# NBC's Grimm



## mechman (Feb 8, 2007)

Season 3 starts on Friday. This is another show that shouldn't be missed. :T


----------



## tripplej (Oct 23, 2011)

I am afraid I never saw Grimm season 1 or season 2.. 

Will have to check it out on netflix or possibly find if they are available on disc. 

Just too many shows to keep track of when they are "live".


----------



## Tonto (Jun 30, 2007)

Yeah, I've watched em all. Those last episodes started to get interesting, I hope this season is good.


----------



## JimShaw (Apr 30, 2012)

tripplej said:


> I am afraid I never saw Grimm season 1 or season 2..
> 
> Will have to check it out on netflix or possibly find if they are available on disc.
> 
> Just too many shows to keep track of when they are "live".

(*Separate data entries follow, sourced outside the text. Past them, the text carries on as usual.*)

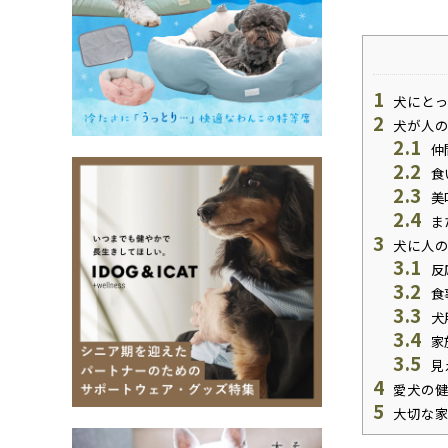
1
犬にとっ
2
犬が人の
2.1
仲
2.2
食
2.3
美
2.4
ま
3
犬に人の
3.1
反
3.2
食
3.3
犬
3.4
家
3.5
見
4
愛犬の健
5
大切な家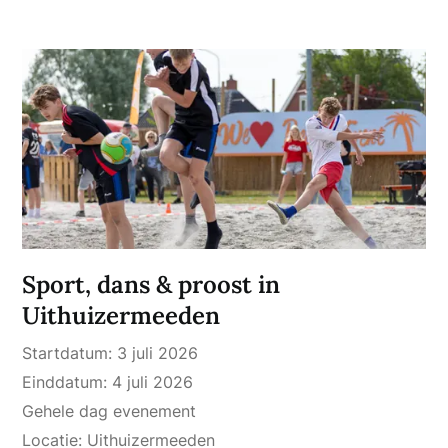
Sport, dans & proost in
Uithuizermeeden
Startdatum:
3 juli 2026
Einddatum:
4 juli 2026
Gehele dag evenement
Locatie:
Uithuizermeeden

Not on Netflix. I watched season 1 and 2 on Amazon Prime


----------



## ericzim (Jun 24, 2012)

Tonto said:


> Yeah, I've watched em all. Those last episodes started to get interesting, I hope this season is good.


Same here, glad it is back for season 3.


----------



## mechman (Feb 8, 2007)

Good start to the season last night! :T


----------



## tripplej (Oct 23, 2011)

JimShaw said:


> Not on Netflix. I watched season 1 and 2 on Amazon Prime


Thanks. Good to know. I have netflix but I don't have Amazon Prime.. 

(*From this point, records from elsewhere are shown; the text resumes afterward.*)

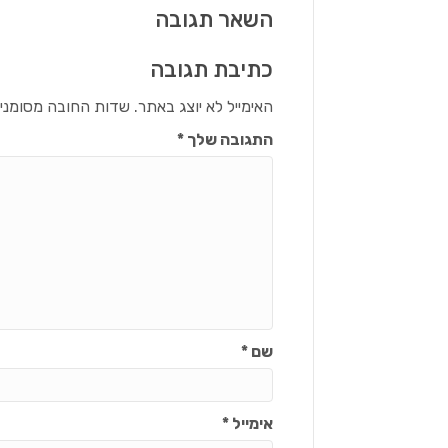
השאר תגובה
כתיבת תגובה
האימייל לא יוצג באתר.
שדות החובה מסומני
התגובה שלך
*
שם
*
אימייל
*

I will have to check out the value of Amazon Prime to see if it is worth getting or not. 

Thanks once again.


----------



## mechman (Feb 8, 2007)

Anyone still watching this? It's still one of my favorites.


----------



## JimShaw (Apr 30, 2012)

mechman said:


> Anyone still watching this? It's still one of my favorites.


I watch on Amazon Prime and waiting for the next season. Love it


----------